MOVING OUT: But just a month later, Zampolli was packing up his house and heading back to New York. The move came after he ended a relationship in D.C. that threatened to ruin his family still living in New York. Zampolli is not married but has a partner of 17 years and a son.

In a series of text messages sent in July to a dozen lobbyists, business owners and other power players in D.C., he forwarded a screengrab of exchanges between himself and a woman, in which he described his sexual encounters with her in graphic detail. Zampolli went so far as to describe her as a “working girl” — a claim for which he offered no factual support and which several sources said was false. Zampolli himself now says he did not pay the woman for sex.

“Please stay away from my family, you are a pro, all [sic] city knows you are a working girl, since day one you said I had to pay you,” Zampolli said in one message to the woman.

The texts were shared with Playbook by multiple recipients.

The woman, whom we are not naming, said in a statement to Playbook: “Any accusations about me being a ‘working girl’ or that I trade ‘sex for money’ are entirely false. In no way, shape or form, did I partake in any exchange of sex for money with Paolo Zampolli. We had a brief consensual relationship, but I learned he was dishonest about the nature of his relationship with the mother of his son and no longer wanted to be involved or associated with him. He proceeded to verbally threaten me by saying false things about my character. I blocked him from all form of communications.”

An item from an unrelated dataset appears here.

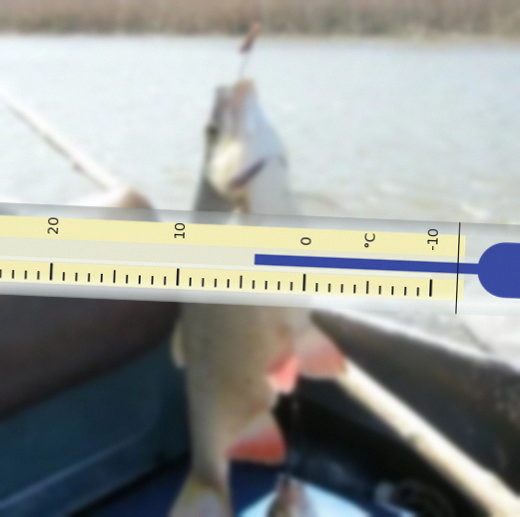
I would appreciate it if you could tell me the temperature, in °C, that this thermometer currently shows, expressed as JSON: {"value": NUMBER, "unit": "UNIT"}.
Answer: {"value": 4, "unit": "°C"}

Zampolli, for his part, told us he “truly felt blackmailed, and that she was somebody who wanted to hurt my family.” He said he was warning his friends about the woman in case she tried to do the same to them.

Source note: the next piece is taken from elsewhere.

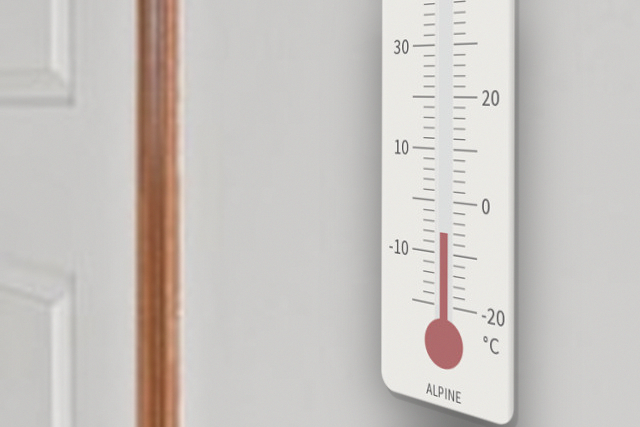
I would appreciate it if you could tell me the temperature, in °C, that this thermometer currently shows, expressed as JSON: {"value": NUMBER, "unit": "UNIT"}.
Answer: {"value": -6, "unit": "°C"}
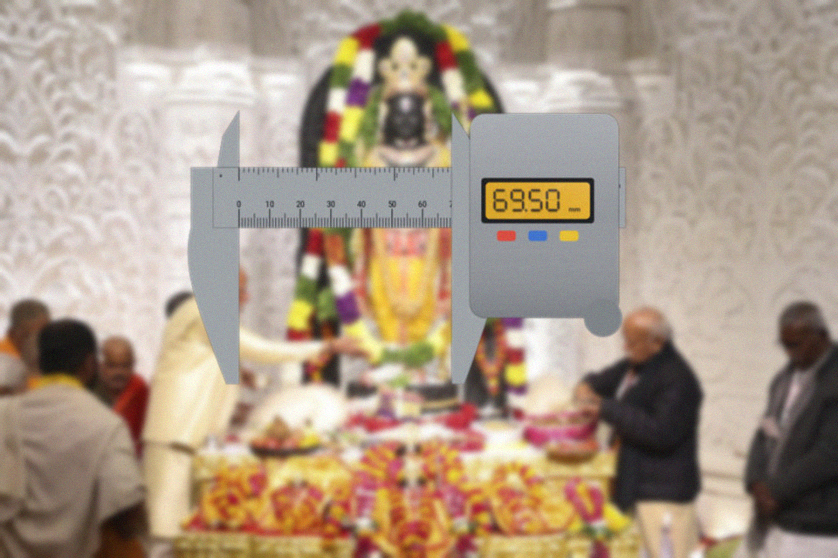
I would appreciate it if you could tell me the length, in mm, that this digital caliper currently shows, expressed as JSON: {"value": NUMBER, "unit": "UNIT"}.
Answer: {"value": 69.50, "unit": "mm"}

‘THIS IS NOT NEW YORK’: His texts were met with silence by the recipients. Now, his former friends say they’re relieved that Zampolli — who remains one of the few Trump appointees to a board who has not been asked to step down — left town.

“He was the continuation of Trump’s Sodom and Gomorrah,” said one of Zampolli’s friends who was on the text chain. “I told Paolo many times to cool off, this is not New York.”

Zampolli told Playbook he left D.C. because his lease expired, and there were fewer people to meet in the city since they left town for their summer breaks.

“I did not run away from this girl,” he said.

He had one last word: “Why did you get this tip three months later? Because there’s no more free food and free booze. They have nothing to do.”